Over the years I’ve become more and more aware of the two-edged experience I have as a member of clergy when I’m present at an event for which my presence is critical but not particularly universally welcomed. I’m thinking of funerals, weddings and the family-based events.
The couple that choses a church wedding wants a member of the clergy there, and if it’s going to be held at the church I serve, then more often than not that clergy person is me. I tend to get to know the couple very well over the months leading up to the wedding; I do their preparation and that usually means we’ll meet for something north of 8 to 10 hours. If it’s a baptism, there’s less preparation, but I generally know the parents and often a few other members of the family very well, they’re members of the congregation and we see each other regularly. If it’s a funeral, I at least generally know at least one or two of the surviving family members well.

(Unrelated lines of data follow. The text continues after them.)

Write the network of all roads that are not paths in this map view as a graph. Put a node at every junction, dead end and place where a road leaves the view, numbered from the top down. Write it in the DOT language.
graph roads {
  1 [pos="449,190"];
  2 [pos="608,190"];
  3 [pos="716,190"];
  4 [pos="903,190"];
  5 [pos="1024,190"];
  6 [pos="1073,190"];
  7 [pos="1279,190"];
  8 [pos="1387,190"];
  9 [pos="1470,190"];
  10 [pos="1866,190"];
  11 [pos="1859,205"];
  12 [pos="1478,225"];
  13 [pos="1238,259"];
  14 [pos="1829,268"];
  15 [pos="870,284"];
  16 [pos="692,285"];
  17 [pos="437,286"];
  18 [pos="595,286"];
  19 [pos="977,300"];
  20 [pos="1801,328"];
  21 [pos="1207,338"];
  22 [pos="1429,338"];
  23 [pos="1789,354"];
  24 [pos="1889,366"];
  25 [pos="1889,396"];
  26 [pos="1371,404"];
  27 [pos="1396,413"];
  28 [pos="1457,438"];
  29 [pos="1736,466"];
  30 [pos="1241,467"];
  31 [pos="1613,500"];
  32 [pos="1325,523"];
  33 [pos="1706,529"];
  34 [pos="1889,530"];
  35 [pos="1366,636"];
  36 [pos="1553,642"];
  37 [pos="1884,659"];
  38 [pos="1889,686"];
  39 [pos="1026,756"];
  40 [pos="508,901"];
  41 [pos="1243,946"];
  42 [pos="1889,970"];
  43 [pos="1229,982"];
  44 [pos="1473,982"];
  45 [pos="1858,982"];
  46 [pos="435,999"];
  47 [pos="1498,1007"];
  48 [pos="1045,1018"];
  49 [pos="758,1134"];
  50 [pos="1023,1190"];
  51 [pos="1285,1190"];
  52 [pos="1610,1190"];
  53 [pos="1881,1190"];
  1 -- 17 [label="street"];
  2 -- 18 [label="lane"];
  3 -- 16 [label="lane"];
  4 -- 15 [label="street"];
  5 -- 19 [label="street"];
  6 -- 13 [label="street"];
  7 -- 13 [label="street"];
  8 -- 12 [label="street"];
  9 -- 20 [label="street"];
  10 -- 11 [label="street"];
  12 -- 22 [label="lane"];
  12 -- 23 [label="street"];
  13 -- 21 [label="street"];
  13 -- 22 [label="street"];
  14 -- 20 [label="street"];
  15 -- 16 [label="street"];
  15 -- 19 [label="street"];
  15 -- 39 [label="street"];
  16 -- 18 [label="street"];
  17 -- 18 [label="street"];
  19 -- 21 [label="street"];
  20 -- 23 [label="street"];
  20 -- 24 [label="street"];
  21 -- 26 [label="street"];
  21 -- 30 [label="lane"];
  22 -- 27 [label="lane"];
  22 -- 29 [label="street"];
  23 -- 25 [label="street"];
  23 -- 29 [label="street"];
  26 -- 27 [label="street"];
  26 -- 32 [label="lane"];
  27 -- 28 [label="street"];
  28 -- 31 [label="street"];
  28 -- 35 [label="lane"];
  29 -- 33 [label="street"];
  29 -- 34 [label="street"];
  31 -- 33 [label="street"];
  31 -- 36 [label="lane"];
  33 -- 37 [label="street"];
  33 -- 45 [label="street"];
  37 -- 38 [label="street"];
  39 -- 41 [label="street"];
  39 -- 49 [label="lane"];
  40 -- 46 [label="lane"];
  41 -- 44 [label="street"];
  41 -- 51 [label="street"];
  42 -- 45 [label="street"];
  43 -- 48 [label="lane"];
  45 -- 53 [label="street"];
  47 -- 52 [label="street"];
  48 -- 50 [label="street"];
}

But I don’t know the rest of the people in attendance. They don’t know me either. And most of them don’t particularly want to get to know me almost entirely because I’m a priest. They aren’t comfortable around clergy. They don’t know what to say, how to address the clergy or what exactly I’m there to do. And so they sort of steer clear of me at the following receptions. That discomfort is something I’ve experienced for years, but not really understood why it was important to experience.

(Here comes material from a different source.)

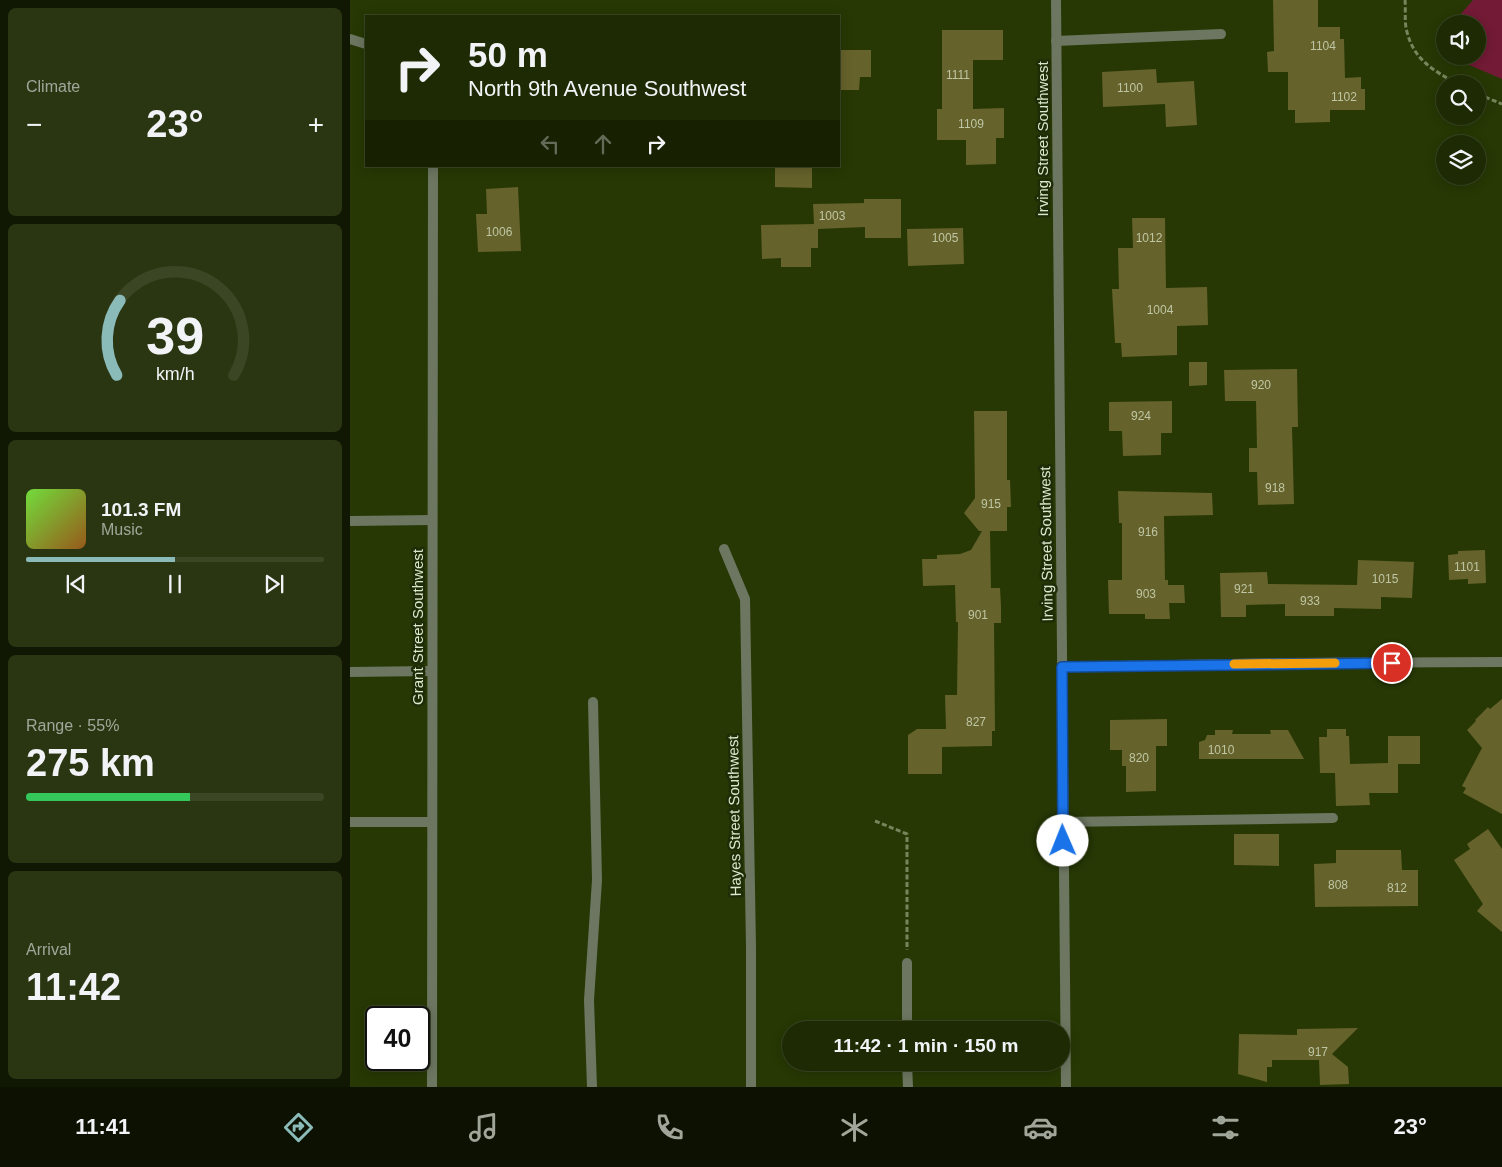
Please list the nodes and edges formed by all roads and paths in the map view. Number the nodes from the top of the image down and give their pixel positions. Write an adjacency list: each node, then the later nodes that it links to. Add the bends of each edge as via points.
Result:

Eugene Peterson writing in a short little book written with a group of other main-line clergy that discusses the role of clergy at Weddings Funerals and Special Events though has just put this all into wonderful context for me:
So why are we there? We are there to say God. We are there for one reason and one reason only: to pray. We are there to focus the overflowing, cascading energies of joy, sorrow, delight, or appreciation, if only for a moment but for as long as we are able, on God. We are there to say God personally, to say his name clearly, distinctly, unapologetically, in prayer. We are there to say it without hemming and hawing, without throat clearing and without shuffling, without propagandizing, proselytizing, or manipulating. We have no other task on these occasions. We are not needed to add to what is there; there is already more than anyone can take in. We are required only to say the Name: Father, Son, Holy Ghost.
Peterson, E. H., & Miller, C. (1987). Vol. 10: Weddings, funerals, & special events. Leadership library (16). Carol Stream, Ill.; Waco, Tex.: CTI; Word Books; Distributed by Word Books.
To which I say AMEN. THAT I can do. I guess I knew I was doing it, but I never had the words to explain to myself much less others what exactly was going on. And now I do.